The trial court's remarks at sentencing implicitly acknowledged that the defendant satisfied all of the following minimum criteria for participation in a community corrections program:
(1) Persons who, without this option, would be incarcerated in a correctional institution;
(2) Persons who are convicted of property-related, or drug/alcohol-related felony offenses or other felony offenses not involving crimes against the person as provided in title 39, chapter 13, parts 1-5;
(3) Persons who are convicted of nonviolent felony offenses;
(4) Persons who are convicted of felony offenses in which the use or possession of a weapon was not involved;
(5) Persons who do not demonstrate a present or past pattern of behavior indicating violence; [and]
(6) Persons who do not demonstrate a pattern of committing violent offenses[.]
Tenn. Code Ann. § 40-36-106(a) (Supp. 2002). Even so, the law is settled that an offender meeting the requirements for eligibility is not automatically entitled to such relief. See Ball, 973 S.W.2d at 294; Taylor, 744 S.W.2d at 922. Rather, the statute provides that the criteria shall be interpreted as "minimum state standards, guiding the determination of eligibility of offenders" for the program. Tenn. Code Ann. § 40-36-106(d) (Supp. 2002). The trial court, in our opinion, regarded the defendant's attitude and mendacity as unsuitable for a community-based alternative to incarceration, particularly because the defendant previously had failed to report for probation on other convictions. Commitment to personal betterment is a key ingredient for successful completion of a community corrections program, and the trial court was in the best position to gauge this critical factor.

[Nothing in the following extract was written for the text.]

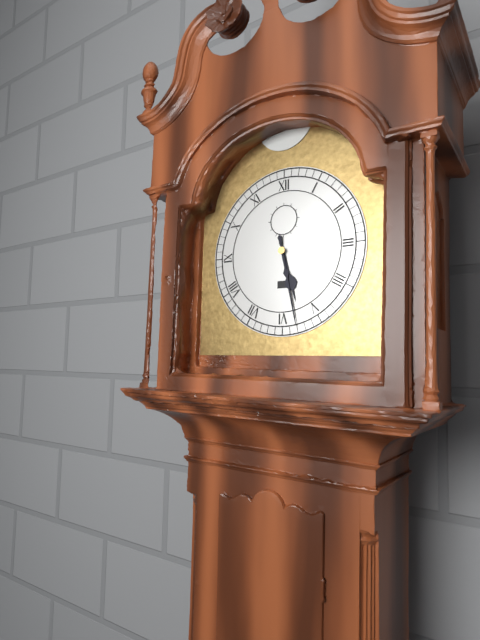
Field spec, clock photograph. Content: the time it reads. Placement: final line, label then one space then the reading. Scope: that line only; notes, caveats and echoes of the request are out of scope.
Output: 5:28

The trial court referred to the defendant's "needs" and to "need[ing] help" with her "drug abuse," suggesting that the trial court also evaluated the defendant's suitability for community corrections pursuant to the "special needs" access point to the program, which provides,
Felony offenders not otherwise eligible under subsection (a), and who would be usually considered unfit for probation due to histories of chronic alcohol, drug abuse, or mental health problems, but whose special needs are treatable and could be served best in the community rather than in a correctional institution, may be considered eligible for punishment in the community under the provisions of this chapter.

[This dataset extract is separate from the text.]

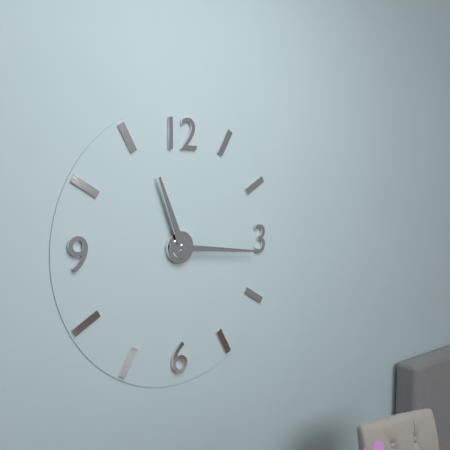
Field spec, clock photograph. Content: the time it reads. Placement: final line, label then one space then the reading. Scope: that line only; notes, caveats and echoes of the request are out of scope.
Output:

Id. § 40-36-106(C) (Supp. 2002).
The trial court stated that there was "no community corrections program in this county for women that I find would meet your needs as well as incarceration in the Department of Corrections." The court added, "You not only need help with your drug abuse, you need help with training for employment and getting some order in your life before you get back out in the community, trying to have interaction with you[r] children and other members of the community." Based upon all the evidence before it, the trial court, it seems to us, viewed the defendant as requiring a highly structured environment, such as full incarceration would provide, to bring focus and order to the defendant's life. The court obviously did not consider a community-based alternative sentence as meeting either the defendant's long-standing problems or society's needs. The defendant, moreover, did not show why or how her needs could better be served by remaining in the community. We cannot say that the trial court abused its considerable discretion in denying community corrections sentencing.
All things considered, we conclude that the trial court was warranted in rejecting all forms of alternative sentencing short of total confinement for this defendant. For these reasons, we affirm the trial court's judgment sentencing the defendant to seven years in confinement as a Range I standard offender.